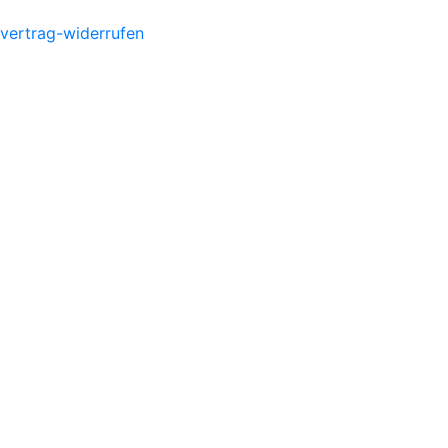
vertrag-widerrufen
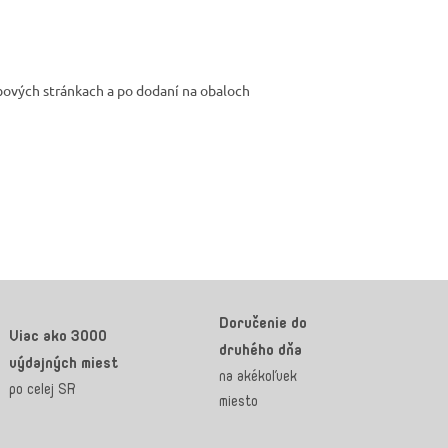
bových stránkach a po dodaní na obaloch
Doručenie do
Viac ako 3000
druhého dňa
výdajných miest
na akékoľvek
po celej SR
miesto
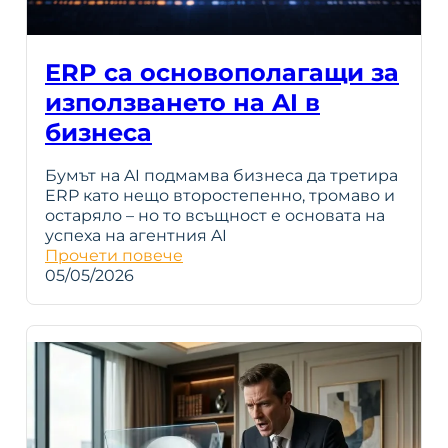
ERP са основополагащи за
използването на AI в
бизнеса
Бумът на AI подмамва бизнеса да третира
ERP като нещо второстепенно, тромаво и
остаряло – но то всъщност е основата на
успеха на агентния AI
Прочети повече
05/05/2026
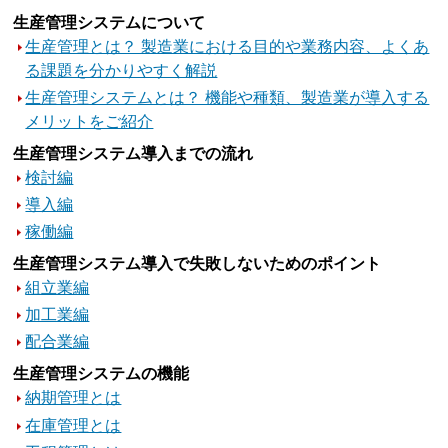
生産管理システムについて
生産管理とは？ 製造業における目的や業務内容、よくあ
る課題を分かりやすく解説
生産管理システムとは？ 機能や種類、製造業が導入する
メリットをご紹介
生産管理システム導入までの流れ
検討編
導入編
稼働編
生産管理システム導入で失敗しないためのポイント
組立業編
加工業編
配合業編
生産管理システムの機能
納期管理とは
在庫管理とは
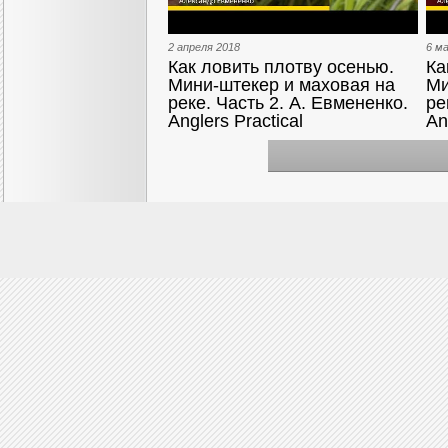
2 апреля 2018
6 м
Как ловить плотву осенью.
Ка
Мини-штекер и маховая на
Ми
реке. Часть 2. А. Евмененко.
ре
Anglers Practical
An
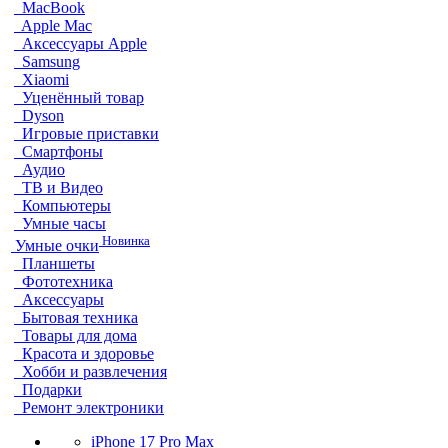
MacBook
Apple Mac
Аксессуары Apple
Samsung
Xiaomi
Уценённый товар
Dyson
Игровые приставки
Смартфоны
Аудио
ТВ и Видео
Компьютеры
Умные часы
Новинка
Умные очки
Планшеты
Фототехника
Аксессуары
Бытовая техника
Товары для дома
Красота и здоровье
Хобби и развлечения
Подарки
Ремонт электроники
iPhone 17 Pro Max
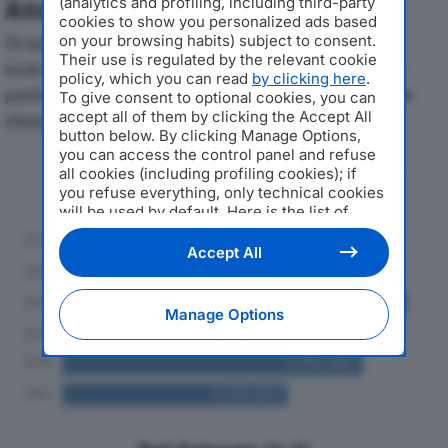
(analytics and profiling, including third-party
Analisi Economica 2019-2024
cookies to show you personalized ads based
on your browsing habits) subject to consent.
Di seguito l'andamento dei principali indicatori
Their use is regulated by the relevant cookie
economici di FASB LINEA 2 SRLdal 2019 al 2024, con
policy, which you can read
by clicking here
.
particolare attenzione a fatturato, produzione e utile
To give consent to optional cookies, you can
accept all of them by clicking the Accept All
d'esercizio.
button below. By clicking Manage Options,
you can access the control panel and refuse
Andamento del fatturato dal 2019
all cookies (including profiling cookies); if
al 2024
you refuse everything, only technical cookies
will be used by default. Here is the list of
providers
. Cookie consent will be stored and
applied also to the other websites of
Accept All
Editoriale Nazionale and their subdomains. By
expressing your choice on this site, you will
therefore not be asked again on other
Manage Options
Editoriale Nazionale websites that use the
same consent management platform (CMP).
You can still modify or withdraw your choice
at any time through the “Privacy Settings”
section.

● **What to do**: Return all lines of the material above in which "including" occurs.

● **Result of the exercise**:
(analytics and profiling, including third-party
all cookies (including profiling cookies); if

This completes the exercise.